ASSIGNMENT: Please copy out the entries word for word, from the first line through the line containing "mai scumpă. Autoritățile", including both of those lines.

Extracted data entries
########################################

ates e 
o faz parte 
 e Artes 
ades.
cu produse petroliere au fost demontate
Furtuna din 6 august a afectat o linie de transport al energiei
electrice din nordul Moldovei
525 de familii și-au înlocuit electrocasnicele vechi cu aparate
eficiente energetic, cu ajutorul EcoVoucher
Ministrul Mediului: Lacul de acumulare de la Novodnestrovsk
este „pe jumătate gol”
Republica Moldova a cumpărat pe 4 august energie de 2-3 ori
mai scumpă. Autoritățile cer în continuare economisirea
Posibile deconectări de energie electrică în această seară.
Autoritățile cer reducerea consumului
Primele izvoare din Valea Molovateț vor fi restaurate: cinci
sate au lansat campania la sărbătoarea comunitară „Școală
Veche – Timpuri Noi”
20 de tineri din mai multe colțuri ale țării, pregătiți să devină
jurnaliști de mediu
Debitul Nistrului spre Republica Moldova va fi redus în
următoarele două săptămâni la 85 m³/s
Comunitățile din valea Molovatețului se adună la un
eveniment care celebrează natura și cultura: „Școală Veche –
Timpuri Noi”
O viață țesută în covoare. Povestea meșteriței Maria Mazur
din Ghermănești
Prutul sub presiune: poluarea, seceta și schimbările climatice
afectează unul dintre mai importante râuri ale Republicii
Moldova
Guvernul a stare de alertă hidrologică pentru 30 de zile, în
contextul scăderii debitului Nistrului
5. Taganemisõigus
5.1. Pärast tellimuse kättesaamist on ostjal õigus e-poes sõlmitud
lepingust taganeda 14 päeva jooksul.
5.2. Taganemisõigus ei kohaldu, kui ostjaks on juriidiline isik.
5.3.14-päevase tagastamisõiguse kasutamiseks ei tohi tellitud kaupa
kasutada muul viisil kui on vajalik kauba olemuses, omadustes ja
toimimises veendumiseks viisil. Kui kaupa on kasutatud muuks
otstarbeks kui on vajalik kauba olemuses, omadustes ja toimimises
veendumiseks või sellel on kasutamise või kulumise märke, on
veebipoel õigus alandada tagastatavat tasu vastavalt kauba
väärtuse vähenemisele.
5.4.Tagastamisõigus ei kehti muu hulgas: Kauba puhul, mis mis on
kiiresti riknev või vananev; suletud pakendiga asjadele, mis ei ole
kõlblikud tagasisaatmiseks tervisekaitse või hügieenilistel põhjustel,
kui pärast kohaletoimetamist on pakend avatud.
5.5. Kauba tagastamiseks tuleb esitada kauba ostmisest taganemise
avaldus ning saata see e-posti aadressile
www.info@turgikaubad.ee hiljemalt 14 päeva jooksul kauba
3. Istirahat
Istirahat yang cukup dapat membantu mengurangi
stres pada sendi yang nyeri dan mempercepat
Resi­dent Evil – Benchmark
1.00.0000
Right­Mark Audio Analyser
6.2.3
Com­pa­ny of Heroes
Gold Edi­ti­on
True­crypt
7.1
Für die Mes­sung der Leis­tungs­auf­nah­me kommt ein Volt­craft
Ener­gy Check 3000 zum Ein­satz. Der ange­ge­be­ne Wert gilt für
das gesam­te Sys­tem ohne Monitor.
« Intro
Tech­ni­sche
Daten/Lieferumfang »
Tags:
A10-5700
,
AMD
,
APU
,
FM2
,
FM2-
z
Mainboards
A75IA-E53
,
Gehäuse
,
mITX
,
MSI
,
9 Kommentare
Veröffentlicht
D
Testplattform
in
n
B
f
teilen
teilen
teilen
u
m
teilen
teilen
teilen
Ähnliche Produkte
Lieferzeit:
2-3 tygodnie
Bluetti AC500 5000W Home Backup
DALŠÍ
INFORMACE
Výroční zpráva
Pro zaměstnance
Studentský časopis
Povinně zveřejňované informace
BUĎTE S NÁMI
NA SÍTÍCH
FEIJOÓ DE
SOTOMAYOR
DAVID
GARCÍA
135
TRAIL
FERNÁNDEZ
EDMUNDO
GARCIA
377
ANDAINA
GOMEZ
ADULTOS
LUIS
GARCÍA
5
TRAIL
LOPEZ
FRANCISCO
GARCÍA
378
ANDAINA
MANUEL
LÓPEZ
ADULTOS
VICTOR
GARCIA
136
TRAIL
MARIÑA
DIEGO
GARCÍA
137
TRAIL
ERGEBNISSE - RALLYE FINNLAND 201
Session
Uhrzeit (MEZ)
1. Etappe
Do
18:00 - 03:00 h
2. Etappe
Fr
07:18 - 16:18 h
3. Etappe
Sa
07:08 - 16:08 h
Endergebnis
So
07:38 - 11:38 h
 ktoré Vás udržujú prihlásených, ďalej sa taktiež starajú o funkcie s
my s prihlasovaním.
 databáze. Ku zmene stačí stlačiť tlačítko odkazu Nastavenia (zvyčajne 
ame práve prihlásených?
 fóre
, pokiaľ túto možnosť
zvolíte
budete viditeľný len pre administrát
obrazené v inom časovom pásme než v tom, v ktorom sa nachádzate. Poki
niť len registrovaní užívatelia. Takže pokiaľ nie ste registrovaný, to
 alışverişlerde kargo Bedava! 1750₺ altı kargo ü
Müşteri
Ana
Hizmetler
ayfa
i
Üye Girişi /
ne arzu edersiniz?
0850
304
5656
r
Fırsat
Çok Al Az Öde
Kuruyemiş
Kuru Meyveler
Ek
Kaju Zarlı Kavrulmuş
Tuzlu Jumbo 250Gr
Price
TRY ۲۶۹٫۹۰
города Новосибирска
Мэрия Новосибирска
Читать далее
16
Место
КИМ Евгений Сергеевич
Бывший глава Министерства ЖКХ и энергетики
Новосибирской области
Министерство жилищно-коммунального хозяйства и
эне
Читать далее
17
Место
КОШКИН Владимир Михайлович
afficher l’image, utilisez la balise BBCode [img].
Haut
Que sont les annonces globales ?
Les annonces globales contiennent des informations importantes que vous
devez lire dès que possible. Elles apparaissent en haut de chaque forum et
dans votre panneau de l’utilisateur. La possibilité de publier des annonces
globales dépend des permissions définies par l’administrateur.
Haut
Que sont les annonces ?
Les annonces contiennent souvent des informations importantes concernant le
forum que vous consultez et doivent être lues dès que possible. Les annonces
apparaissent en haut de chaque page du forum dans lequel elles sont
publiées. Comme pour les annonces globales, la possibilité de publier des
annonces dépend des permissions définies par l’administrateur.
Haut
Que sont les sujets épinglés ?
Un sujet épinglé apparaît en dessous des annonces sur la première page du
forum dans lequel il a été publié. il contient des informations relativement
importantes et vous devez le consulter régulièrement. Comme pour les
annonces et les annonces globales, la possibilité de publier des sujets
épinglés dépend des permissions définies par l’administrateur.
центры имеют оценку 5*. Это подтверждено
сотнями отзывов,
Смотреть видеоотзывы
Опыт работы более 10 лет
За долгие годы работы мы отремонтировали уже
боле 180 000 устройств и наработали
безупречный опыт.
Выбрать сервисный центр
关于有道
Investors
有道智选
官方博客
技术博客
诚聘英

########################################

RESPONSE BELOW:
ates e 
o faz parte 
 e Artes 
ades.
cu produse petroliere au fost demontate
Furtuna din 6 august a afectat o linie de transport al energiei
electrice din nordul Moldovei
525 de familii și-au înlocuit electrocasnicele vechi cu aparate
eficiente energetic, cu ajutorul EcoVoucher
Ministrul Mediului: Lacul de acumulare de la Novodnestrovsk
este „pe jumătate gol”
Republica Moldova a cumpărat pe 4 august energie de 2-3 ori
mai scumpă. Autoritățile cer în continuare economisirea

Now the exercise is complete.